Smith v. Bennett
This text of 17 Wend. 479 (Smith v. Bennett) is published on Counsel Stack Legal Research, covering New York Supreme Court primary law. Counsel Stack provides free access to over 12 million legal documents including statutes, case law, regulations, and constitutions.
Opinion
By the Court,
The statute requires that the petition shall be signed by the insolvent and the creditors who unite in it (2 R. S. 16, §3). The plea alleges that the insolvent, in conjunction with his creditors, did present a petition, praying, &c. It is necessarily implied in this allegation, that the parties to the petition,assented to the matters contained in it. The plea is in this respect sufficient—especially after verdict.

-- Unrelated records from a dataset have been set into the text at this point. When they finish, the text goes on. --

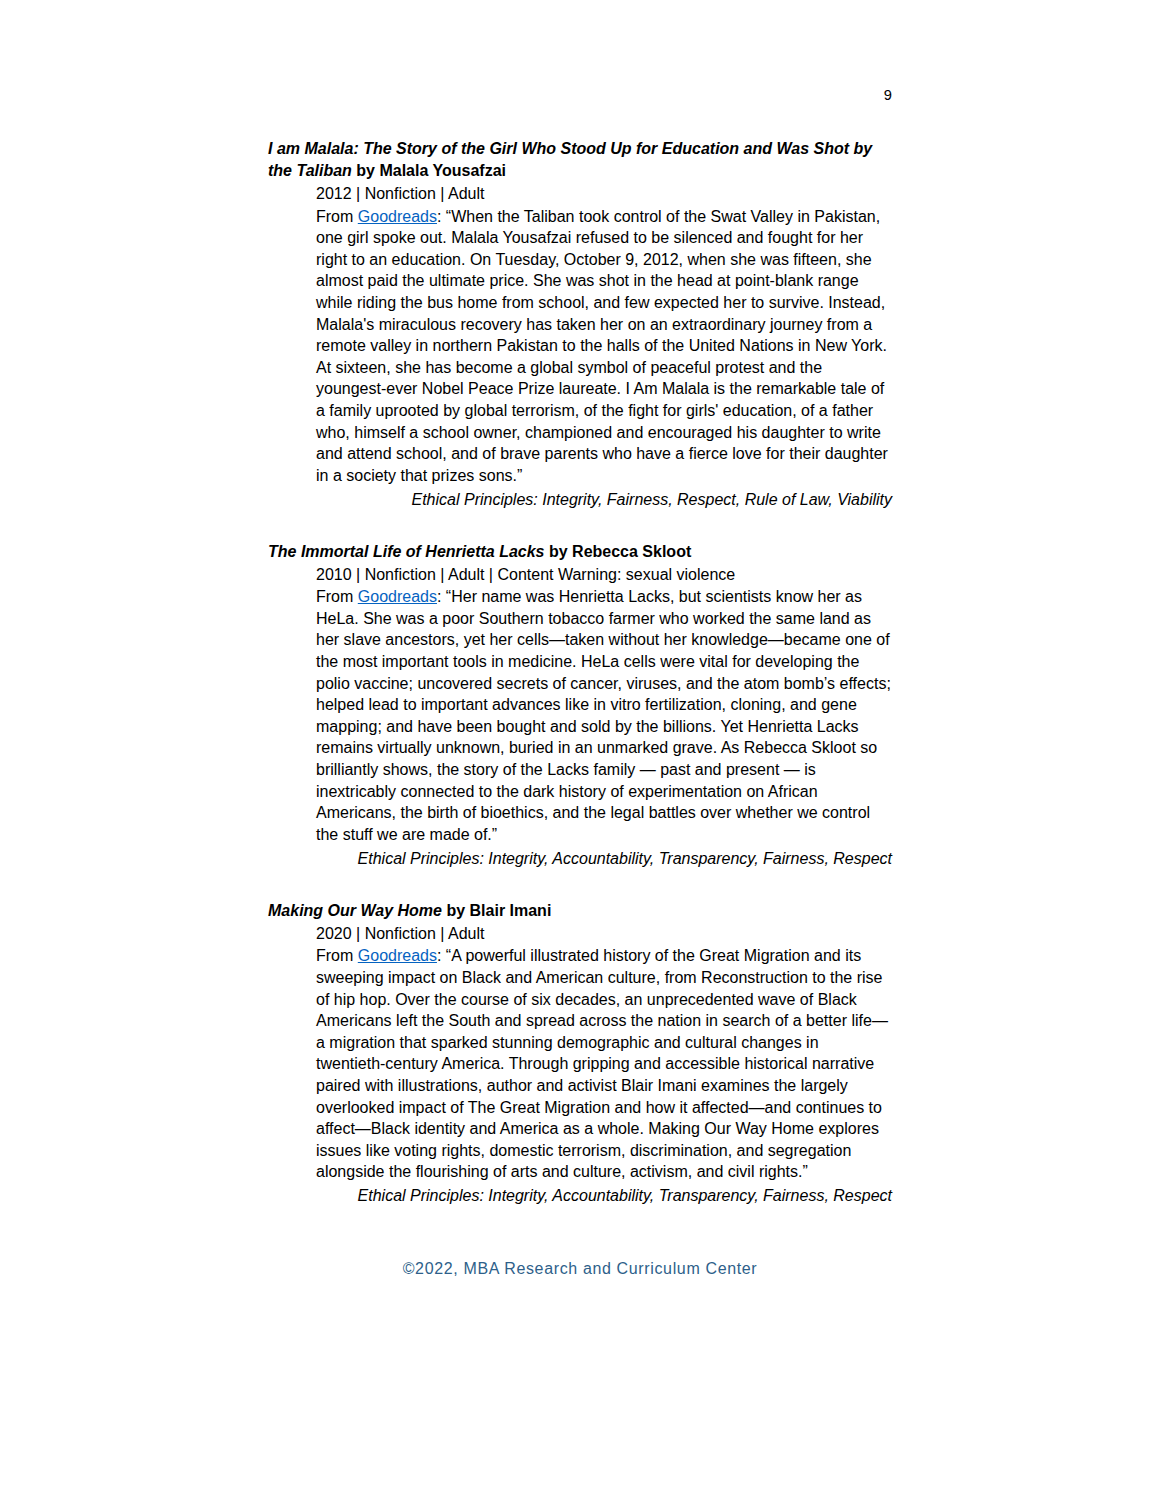9
I am Malala: The Story of the Girl Who Stood Up for Education and Was Shot by the Taliban by Malala Yousafzai
2012 | Nonfiction | Adult
From Goodreads: “When the Taliban took control of the Swat Valley in Pakistan, one girl spoke out. Malala Yousafzai refused to be silenced and fought for her right to an education. On Tuesday, October 9, 2012, when she was fifteen, she almost paid the ultimate price. She was shot in the head at point-blank range while riding the bus home from school, and few expected her to survive. Instead, Malala's miraculous recovery has taken her on an extraordinary journey from a remote valley in northern Pakistan to the halls of the United Nations in New York. At sixteen, she has become a global symbol of peaceful protest and the youngest-ever Nobel Peace Prize laureate. I Am Malala is the remarkable tale of a family uprooted by global terrorism, of the fight for girls' education, of a father who, himself a school owner, championed and encouraged his daughter to write and attend school, and of brave parents who have a fierce love for their daughter in a society that prizes sons.”
Ethical Principles: Integrity, Fairness, Respect, Rule of Law, Viability
The Immortal Life of Henrietta Lacks by Rebecca Skloot
2010 | Nonfiction | Adult | Content Warning: sexual violence
From Goodreads: “Her name was Henrietta Lacks, but scientists know her as HeLa. She was a poor Southern tobacco farmer who worked the same land as her slave ancestors, yet her cells—taken without her knowledge—became one of the most important tools in medicine. HeLa cells were vital for developing the polio vaccine; uncovered secrets of cancer, viruses, and the atom bomb’s effects; helped lead to important advances like in vitro fertilization, cloning, and gene mapping; and have been bought and sold by the billions. Yet Henrietta Lacks remains virtually unknown, buried in an unmarked grave. As Rebecca Skloot so brilliantly shows, the story of the Lacks family — past and present — is inextricably connected to the dark history of experimentation on African Americans, the birth of bioethics, and the legal battles over whether we control the stuff we are made of.”
Ethical Principles: Integrity, Accountability, Transparency, Fairness, Respect
Making Our Way Home by Blair Imani
2020 | Nonfiction | Adult
From Goodreads: “A powerful illustrated history of the Great Migration and its sweeping impact on Black and American culture, from Reconstruction to the rise of hip hop. Over the course of six decades, an unprecedented wave of Black Americans left the South and spread across the nation in search of a better life—a migration that sparked stunning demographic and cultural changes in twentieth-century America. Through gripping and accessible historical narrative paired with illustrations, author and activist Blair Imani examines the largely overlooked impact of The Great Migration and how it affected—and continues to affect—Black identity and America as a whole. Making Our Way Home explores issues like voting rights, domestic terrorism, discrimination, and segregation alongside the flourishing of arts and culture, activism, and civil rights.”
Ethical Principles: Integrity, Accountability, Transparency, Fairness, Respect
©2022, MBA Research and Curriculum Center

The second objection to the plea is fatal. The first clause of the 30th section of the statute, which declares the effect of the discharge, only extends to debts founded upon contracts, and if the last clause includes debts growing out of torts, it is restricted to such debts as are owing to persons “ resident within this state at the time of the first publication of the notice of the application for the discharge, or owing to persons not residing within this state, who united in the petition for his discharge, or who shall accept a dividend from his estate.” There is no averment in the plea that the plaintiff in the judgment, or the assignees who bring this action, ever resided within this state, or that they united in the petition, or accepted a dividend. As there was no averment whatever on the subject, we can not presume that any thing was proved on the trial. The defect is not cured by the verdict (Addington v. Allen, 11 Wendell, 374).
It is of course unnecessary to consider the other objection made on the argument. Motion granted.